Art Plural Gallery is pleased to announce After, a solo exhibition by Israeli artist Michel Platnic. Running from 22 January to 21 February 2015, After is a unique exhibition experience featuring dramatic ‘living paintings’ presented form of video installations and large-scale prints. Using a complex combination of traditional and innovative mediums, Platnic’s portraits, stylistically described as ‘after’ the iconic Francis Bacon, come to life, moving within their frames as though existing within a microcosmic universe.

Michel Platnic’s preoccupation with the human form is vivid in his latest works, where he challenges the boundaries of artistic mediums by merging technology with tradition. In a nod to the work of Francis Bacon, Platnic’s ‘living paintings’ expand on the idea of the portrait by bringing them to life using a combination of photography, video, painting and performance. After painting a scene on a cinema-style set, Platnic then puts himself and his models into this world, painting their faces and body with bold strokes of paint in the style of Bacon’s painterly yet abstract portraits.

**DIRECTIVE 1**
Quote the exhibition announcement in full, word for word.
The exhibition announcement and the listing are unrelated.

**PROVIDED RECORDS**
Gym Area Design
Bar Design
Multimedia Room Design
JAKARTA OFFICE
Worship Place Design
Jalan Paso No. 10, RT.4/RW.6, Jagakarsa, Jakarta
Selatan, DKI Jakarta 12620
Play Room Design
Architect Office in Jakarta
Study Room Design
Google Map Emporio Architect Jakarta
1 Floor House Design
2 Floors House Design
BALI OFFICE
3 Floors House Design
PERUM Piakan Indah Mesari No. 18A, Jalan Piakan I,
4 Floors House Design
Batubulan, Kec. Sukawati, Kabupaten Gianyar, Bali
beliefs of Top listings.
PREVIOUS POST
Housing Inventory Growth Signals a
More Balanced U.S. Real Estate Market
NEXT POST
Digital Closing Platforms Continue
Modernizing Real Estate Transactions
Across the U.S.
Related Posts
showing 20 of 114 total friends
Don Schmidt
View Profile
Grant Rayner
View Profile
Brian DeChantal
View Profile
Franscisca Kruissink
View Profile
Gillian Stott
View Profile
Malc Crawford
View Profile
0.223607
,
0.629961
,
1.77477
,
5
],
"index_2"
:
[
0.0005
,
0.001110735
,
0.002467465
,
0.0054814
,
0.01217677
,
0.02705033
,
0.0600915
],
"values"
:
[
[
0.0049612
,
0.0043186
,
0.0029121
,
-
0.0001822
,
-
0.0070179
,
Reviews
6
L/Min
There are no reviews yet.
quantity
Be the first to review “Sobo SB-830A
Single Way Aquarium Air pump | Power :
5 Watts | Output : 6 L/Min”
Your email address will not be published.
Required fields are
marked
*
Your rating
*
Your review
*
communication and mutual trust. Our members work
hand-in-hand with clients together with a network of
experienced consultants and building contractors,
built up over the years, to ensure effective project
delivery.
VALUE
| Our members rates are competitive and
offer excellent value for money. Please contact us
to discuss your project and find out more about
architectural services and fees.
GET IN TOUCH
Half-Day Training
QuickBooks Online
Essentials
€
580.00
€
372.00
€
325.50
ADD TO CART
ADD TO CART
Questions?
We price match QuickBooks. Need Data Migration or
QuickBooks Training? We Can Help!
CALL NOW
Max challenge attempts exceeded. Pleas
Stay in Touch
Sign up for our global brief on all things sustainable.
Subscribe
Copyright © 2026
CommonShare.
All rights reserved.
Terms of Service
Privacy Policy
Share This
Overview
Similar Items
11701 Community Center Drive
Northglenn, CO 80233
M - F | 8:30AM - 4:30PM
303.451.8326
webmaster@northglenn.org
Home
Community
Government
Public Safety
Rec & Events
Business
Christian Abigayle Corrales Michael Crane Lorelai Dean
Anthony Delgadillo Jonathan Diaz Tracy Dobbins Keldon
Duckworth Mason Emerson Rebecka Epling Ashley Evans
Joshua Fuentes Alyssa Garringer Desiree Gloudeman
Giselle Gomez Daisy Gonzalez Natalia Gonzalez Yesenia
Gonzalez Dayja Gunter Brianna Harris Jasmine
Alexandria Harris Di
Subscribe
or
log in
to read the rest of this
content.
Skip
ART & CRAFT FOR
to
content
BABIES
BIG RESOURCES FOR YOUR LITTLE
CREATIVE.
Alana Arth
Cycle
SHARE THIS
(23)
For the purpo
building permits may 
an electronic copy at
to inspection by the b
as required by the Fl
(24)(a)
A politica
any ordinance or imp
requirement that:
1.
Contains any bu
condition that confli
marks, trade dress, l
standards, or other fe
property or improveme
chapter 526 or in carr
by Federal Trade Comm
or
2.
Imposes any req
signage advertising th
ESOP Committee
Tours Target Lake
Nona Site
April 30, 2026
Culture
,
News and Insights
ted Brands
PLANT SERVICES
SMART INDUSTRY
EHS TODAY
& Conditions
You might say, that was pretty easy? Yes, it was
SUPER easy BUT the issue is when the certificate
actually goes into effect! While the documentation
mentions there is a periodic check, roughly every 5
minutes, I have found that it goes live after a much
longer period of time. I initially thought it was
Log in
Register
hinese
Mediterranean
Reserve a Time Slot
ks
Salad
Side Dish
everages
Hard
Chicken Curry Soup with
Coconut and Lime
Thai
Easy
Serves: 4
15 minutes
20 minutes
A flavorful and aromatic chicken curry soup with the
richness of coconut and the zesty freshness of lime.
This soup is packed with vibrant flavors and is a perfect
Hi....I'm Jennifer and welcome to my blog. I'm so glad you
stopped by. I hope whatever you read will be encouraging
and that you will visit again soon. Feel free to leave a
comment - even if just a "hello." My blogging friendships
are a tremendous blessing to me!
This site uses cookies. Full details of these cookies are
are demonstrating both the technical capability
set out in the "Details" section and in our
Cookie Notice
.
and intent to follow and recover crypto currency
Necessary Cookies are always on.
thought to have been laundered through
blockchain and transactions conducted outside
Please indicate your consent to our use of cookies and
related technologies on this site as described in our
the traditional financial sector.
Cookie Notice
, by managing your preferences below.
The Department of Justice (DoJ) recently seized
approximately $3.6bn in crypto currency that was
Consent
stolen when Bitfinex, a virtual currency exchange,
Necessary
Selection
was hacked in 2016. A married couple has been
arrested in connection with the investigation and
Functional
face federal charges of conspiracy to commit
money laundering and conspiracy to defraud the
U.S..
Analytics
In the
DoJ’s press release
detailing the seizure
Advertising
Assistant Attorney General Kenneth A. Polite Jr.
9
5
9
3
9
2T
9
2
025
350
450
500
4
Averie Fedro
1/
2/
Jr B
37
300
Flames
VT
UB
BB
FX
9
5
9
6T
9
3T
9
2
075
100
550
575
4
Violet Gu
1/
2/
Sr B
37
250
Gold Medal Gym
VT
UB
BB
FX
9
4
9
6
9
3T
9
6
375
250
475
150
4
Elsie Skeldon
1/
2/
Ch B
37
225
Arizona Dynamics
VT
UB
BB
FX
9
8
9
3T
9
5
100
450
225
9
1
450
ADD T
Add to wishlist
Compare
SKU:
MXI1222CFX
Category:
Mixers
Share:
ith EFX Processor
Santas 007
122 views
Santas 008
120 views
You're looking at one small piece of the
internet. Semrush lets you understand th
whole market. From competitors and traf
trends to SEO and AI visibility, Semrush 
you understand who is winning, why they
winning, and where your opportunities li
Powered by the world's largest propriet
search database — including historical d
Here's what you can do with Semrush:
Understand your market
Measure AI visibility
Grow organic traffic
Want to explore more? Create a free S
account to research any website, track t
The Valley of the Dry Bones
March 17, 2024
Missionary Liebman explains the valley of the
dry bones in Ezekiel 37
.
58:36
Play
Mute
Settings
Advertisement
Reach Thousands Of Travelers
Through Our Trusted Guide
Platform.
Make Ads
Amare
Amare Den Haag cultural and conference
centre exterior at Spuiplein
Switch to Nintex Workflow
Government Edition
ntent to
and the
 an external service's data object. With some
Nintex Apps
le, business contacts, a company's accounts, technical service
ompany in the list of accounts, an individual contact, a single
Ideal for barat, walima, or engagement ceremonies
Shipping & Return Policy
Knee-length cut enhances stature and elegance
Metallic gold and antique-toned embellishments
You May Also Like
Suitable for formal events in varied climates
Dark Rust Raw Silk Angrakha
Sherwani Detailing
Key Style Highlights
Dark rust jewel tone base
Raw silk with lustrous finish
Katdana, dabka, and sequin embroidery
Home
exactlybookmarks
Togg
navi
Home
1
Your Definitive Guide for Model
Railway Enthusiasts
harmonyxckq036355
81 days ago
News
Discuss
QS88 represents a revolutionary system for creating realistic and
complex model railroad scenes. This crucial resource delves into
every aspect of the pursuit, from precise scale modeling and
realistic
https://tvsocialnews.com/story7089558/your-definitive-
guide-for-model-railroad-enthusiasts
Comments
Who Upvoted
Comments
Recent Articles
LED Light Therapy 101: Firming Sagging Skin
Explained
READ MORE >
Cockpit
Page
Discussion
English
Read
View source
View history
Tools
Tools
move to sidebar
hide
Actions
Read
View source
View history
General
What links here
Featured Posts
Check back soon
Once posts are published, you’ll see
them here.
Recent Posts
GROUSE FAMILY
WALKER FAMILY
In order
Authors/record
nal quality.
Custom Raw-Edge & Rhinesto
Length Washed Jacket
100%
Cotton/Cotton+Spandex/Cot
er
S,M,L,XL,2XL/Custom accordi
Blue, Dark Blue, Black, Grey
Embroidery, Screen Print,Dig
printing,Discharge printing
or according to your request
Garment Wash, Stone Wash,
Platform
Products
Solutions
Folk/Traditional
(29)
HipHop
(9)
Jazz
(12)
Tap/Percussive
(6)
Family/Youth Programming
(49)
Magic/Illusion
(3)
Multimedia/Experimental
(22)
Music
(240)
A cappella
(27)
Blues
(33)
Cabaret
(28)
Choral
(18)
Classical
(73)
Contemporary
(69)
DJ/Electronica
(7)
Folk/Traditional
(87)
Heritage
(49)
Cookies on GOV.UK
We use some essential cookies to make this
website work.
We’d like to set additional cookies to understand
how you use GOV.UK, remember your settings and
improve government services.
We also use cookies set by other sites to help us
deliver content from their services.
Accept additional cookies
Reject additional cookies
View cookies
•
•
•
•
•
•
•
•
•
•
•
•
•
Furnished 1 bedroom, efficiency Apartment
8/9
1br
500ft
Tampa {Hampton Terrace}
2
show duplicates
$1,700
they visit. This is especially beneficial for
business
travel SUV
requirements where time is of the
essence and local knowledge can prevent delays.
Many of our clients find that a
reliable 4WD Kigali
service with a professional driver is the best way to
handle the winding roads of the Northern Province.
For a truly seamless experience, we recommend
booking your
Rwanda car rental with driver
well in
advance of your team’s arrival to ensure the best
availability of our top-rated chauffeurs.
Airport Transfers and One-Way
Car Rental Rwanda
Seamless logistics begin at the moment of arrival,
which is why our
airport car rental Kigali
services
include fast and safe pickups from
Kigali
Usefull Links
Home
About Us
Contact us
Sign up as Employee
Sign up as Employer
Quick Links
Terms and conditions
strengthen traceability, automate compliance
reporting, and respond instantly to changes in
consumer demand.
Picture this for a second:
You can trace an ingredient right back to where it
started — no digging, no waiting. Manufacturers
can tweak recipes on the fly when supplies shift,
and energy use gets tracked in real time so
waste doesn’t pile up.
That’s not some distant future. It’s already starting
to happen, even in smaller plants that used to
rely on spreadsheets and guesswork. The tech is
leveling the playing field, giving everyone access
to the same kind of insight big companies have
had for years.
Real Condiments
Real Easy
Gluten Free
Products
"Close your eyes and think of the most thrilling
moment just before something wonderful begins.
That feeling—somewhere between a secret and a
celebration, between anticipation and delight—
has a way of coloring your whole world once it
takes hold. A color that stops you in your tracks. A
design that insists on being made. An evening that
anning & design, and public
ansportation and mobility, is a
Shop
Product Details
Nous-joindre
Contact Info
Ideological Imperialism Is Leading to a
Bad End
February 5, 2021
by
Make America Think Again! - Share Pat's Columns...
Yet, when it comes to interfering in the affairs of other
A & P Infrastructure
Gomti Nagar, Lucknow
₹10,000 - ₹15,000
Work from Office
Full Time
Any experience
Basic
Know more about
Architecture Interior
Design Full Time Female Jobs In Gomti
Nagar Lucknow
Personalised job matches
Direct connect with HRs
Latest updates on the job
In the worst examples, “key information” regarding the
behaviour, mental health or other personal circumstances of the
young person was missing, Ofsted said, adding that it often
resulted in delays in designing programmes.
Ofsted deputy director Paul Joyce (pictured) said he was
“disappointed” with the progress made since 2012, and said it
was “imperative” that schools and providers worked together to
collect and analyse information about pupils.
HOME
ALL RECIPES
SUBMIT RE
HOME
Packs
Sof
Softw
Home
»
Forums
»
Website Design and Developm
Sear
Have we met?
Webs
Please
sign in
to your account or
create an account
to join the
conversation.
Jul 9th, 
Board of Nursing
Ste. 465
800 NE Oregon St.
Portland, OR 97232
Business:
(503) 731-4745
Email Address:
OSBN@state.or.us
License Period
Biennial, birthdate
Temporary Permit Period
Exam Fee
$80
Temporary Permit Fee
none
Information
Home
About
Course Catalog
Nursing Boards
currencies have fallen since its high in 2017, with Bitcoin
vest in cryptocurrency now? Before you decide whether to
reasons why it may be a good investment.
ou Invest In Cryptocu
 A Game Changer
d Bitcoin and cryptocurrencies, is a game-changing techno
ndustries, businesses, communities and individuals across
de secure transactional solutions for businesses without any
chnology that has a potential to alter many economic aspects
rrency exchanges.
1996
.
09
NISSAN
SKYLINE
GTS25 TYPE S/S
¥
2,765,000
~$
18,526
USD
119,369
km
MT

**DIRECTIVE 2**
Print the lines of the listing from its first line through the line containing "PREVIOUS POST", reproducing them exactly.

**RESPONSE 1**
Art Plural Gallery is pleased to announce After, a solo exhibition by Israeli artist Michel Platnic. Running from 22 January to 21 February 2015, After is a unique exhibition experience featuring dramatic ‘living paintings’ presented form of video installations and large-scale prints. Using a complex combination of traditional and innovative mediums, Platnic’s portraits, stylistically described as ‘after’ the iconic Francis Bacon, come to life, moving within their frames as though existing within a microcosmic universe.

Michel Platnic’s preoccupation with the human form is vivid in his latest works, where he challenges the boundaries of artistic mediums by merging technology with tradition. In a nod to the work of Francis Bacon, Platnic’s ‘living paintings’ expand on the idea of the portrait by bringing them to life using a combination of photography, video, painting and performance. After painting a scene on a cinema-style set, Platnic then puts himself and his models into this world, painting their faces and body with bold strokes of paint in the style of Bacon’s painterly yet abstract portraits.

**RESPONSE 2**
Gym Area Design
Bar Design
Multimedia Room Design
JAKARTA OFFICE
Worship Place Design
Jalan Paso No. 10, RT.4/RW.6, Jagakarsa, Jakarta
Selatan, DKI Jakarta 12620
Play Room Design
Architect Office in Jakarta
Study Room Design
Google Map Emporio Architect Jakarta
1 Floor House Design
2 Floors House Design
BALI OFFICE
3 Floors House Design
PERUM Piakan Indah Mesari No. 18A, Jalan Piakan I,
4 Floors House Design
Batubulan, Kec. Sukawati, Kabupaten Gianyar, Bali
beliefs of Top listings.
PREVIOUS POST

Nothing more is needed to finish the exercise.